A prominent feature of post-ischemic endothelial cell dysfunction is a decrease in endothelium-dependent vasodilation, and studies into its mechanism have implicated the nitric oxide/cyclic GMP pathway. However, both nitric oxide donors and inhibitors of nitric oxide synthesis mitigate ischemic injury. It is likely that the discrepancy relates to differences between the models. Recently, I have studied the role of the nitric oxide/cyclic GMP pathway in a rat model of ischemia/reperfusion dysfunction (ref. 54 and 55). It was shown that under normoxic conditions, basal nitric oxide release results in tonic inhibition of endothelin production, while the ischemic insult triggers the synthesis and release of endothelin which leads to receptor-mediated damage of endothelial and myocyte cell membranes, which ultimately results in substantial impairment of nitric oxide synthesis and loss of vasodilator tone.
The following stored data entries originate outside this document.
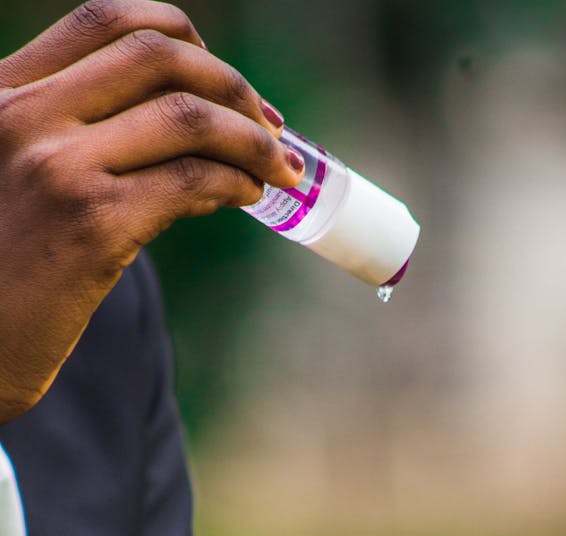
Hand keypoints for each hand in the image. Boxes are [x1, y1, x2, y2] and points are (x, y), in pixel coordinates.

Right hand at [0, 0, 301, 421]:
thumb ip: (67, 134)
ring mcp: (56, 168)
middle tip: (272, 128)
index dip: (183, 37)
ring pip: (188, 118)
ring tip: (279, 171)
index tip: (222, 79)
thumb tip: (187, 124)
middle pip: (159, 59)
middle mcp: (23, 117)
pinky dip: (237, 183)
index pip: (106, 21)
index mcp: (2, 93)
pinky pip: (192, 181)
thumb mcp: (11, 174)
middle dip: (234, 87)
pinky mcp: (92, 226)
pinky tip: (248, 198)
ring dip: (253, 141)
Depending on man-power, it is hoped that these studies can be continued in the near future. Further details need closer scrutiny, e. g. the role of reactive oxygen species and secondary mediators dependent on endothelin such as platelet activating factor and prostanoids.
Here, the pathogenesis and etiology of human primary varicosis is a major focus. In view of the many different mediators produced by the vascular endothelium and vascular smooth muscle as well as the multiple interactions between them (nitric oxide/endothelin; endothelin/prostanoids; endothelin/atrial natriuretic peptide; endothelin/angiotensin II) it was hypothesized that varicosis may originate in an imbalance between endothelial mediators and smooth muscle function. We have shown recently (see ref. 56) that cultured human endothelial cells derived from varicose veins synthesize smaller amounts of vasoconstrictor factors which may predispose to reduced active wall tension due to weak smooth muscle contraction. Presently, further aspects of endothelial dysfunction in varicosity are being studied, including cytosolic calcium ion transients in cultured smooth muscle cells derived from varicose veins and in vivo-measurements of saphenous vein reactivity in the presence of endogenous and exogenous endothelial mediators and pharmacological agents.